Parlons infini
— Bonjour ! Je viens pour… pour… Qu’est-ce que vous faites ?
— Je chasse l’archive.
— Vous… Quoi ?
— Une archive timide m’a fait une petite crise. Et elle s’est cachée sous cette étagère. Du coup, j’essaie de la déloger. Mais ce n’est pas évident.
— Vous avez essayé de lui parler gentiment ? Elle répondrait peut-être mieux.
— Parler gentiment… à une archive ? Vous me prenez pour un fou, c’est ça ?
— Mais enfin, c’est vous qui parliez de chasser l’archive !
— La chasser, oui. Pas l’inviter à prendre le thé.
— Le thé ?
— Aucune importance. Bon, qu’est-ce que vous vouliez ?
— J’étais passé hier. Et vous m’aviez dit de repasser aujourd’hui.
— Hier ? Vous êtes sûr ? J’ai l’impression que c’était il y a une demi-heure.
— Ca, ça dépend sûrement sur quel système vous vous basez.
— Oh, ne jouez pas à ça avec moi, jeune homme ! Je sais très bien ce que je vous ai dit. Tout comme je sais que je pensais très certainement au système commun.
— Quel système commun ?
— Celui qui dit qu’une journée va du début à la fin, que les événements s’enchainent les uns après les autres et qu’il y a des heures qu’on peut décomposer en minutes. Vous essayez de m’embrouiller, jeune homme !

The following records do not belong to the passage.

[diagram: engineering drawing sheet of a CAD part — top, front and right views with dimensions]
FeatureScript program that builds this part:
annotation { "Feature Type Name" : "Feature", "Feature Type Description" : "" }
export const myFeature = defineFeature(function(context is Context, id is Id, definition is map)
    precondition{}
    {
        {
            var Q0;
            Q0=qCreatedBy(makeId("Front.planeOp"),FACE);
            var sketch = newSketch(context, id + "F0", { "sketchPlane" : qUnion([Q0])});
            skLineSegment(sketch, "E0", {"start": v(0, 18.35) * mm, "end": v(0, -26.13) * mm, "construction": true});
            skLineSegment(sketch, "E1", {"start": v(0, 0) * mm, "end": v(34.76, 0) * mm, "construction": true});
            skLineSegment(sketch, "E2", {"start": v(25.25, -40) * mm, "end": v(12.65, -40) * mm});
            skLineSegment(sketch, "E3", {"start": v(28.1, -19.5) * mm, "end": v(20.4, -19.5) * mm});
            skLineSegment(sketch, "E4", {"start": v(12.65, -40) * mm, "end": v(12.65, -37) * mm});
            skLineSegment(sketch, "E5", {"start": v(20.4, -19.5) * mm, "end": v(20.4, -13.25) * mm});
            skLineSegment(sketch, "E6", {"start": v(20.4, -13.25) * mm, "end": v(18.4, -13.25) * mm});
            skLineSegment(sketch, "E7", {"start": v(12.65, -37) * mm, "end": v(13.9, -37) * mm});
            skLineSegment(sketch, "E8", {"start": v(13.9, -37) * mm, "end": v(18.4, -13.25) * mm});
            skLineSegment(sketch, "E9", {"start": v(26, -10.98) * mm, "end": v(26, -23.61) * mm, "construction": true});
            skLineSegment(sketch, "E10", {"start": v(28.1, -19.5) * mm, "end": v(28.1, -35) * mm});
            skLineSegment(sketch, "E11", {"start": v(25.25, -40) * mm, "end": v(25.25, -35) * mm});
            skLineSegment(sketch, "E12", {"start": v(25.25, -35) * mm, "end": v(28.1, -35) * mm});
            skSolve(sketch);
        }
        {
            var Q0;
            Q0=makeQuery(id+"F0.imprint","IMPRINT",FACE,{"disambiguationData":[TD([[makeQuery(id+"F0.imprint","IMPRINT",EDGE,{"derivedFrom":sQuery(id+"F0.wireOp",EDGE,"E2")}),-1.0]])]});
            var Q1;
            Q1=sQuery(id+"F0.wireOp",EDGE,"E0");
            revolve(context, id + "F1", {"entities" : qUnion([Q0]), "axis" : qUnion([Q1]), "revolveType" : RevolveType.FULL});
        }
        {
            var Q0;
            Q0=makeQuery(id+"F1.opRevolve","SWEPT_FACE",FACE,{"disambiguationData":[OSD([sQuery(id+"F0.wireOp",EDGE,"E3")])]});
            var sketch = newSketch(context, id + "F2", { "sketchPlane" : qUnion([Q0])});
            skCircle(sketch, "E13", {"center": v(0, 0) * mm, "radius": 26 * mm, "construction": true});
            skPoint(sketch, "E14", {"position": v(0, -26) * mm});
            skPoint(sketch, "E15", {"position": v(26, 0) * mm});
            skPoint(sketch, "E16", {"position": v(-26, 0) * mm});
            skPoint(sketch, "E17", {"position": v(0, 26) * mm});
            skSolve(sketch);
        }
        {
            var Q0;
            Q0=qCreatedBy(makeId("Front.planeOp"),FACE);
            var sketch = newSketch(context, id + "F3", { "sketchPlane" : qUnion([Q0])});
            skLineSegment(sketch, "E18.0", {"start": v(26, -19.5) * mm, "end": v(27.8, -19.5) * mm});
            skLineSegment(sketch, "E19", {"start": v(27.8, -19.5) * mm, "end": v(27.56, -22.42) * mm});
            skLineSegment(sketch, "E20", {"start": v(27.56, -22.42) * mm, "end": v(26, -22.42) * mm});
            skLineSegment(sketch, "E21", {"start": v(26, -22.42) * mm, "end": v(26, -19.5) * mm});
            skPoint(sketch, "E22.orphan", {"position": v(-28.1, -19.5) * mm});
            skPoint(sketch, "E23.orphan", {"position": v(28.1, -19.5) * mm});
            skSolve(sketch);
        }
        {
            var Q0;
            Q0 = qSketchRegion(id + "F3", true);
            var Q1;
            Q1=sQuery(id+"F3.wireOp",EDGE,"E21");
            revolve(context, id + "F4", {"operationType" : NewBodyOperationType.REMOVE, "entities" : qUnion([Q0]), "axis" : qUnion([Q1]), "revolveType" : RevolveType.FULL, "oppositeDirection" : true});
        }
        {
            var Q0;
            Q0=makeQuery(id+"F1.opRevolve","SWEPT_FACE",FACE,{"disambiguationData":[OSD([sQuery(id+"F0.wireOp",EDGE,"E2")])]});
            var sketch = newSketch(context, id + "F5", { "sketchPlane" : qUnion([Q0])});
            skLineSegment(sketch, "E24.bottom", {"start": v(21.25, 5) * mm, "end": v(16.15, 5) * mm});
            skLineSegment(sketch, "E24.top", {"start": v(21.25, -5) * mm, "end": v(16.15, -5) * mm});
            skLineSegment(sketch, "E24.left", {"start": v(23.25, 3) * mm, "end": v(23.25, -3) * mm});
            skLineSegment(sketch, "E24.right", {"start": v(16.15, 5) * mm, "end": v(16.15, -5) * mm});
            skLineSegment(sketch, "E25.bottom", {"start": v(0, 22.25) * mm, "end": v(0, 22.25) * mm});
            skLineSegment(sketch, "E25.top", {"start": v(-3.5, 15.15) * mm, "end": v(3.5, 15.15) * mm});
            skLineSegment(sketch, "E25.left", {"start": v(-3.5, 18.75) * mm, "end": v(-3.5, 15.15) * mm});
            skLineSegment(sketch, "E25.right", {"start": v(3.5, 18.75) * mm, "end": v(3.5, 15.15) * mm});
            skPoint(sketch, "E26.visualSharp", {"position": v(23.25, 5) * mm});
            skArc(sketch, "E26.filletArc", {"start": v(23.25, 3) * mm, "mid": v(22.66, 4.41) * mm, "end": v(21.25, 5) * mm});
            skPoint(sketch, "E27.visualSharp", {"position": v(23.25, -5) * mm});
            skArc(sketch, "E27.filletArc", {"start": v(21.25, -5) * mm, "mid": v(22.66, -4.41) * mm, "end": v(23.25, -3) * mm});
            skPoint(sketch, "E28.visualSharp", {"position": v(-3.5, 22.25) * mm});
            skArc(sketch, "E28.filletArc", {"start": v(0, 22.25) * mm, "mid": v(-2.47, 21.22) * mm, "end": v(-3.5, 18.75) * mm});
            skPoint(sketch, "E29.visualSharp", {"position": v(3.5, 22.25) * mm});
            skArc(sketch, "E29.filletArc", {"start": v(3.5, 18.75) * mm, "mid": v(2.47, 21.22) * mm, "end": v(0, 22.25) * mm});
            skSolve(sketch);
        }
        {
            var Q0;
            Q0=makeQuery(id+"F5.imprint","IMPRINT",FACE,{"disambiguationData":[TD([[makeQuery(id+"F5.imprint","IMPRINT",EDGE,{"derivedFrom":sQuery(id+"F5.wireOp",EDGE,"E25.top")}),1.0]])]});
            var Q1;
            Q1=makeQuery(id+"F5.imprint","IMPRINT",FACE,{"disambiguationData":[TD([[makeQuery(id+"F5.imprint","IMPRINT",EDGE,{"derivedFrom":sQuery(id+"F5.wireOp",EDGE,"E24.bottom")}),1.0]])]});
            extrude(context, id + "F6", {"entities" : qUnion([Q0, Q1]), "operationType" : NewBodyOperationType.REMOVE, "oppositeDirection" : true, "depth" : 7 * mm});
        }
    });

— Mais enfin ! Vous m’aviez dit de repasser !
— Et vous voilà. Bon, tentons de trouver ce que vous cherchiez.
— Vous n’avez encore rien trouvé ?
— Oh, pas de ce ton avec moi ! J’ai commencé à chercher, figurez-vous. Jusqu’à ce que je tombe sur cette archive qui a décidé de jouer les timides. Elle m’a fait perdre un temps fou.
— Donc vous n’avez rien trouvé.
— Si fait.
— Ah ?
— Il se trouve qu’il y a eu un cas assez semblable d’âmes bloquées. C’était… il y a un bon moment sur un petit monde tout perdu. J’ai oublié son nom. Quoi qu’il en soit, les âmes des autochtones se sont retrouvées inutilisables. Et il a fallu nettoyer tout leur petit monde.
— Inutilisables ?
— Oui. Un défaut dans l’âme, si vous voulez. Un jour, tout va bien. Et le lendemain, elle ne passe plus aucun contrôle et elle essaie d’endommager toutes celles qui l’entourent.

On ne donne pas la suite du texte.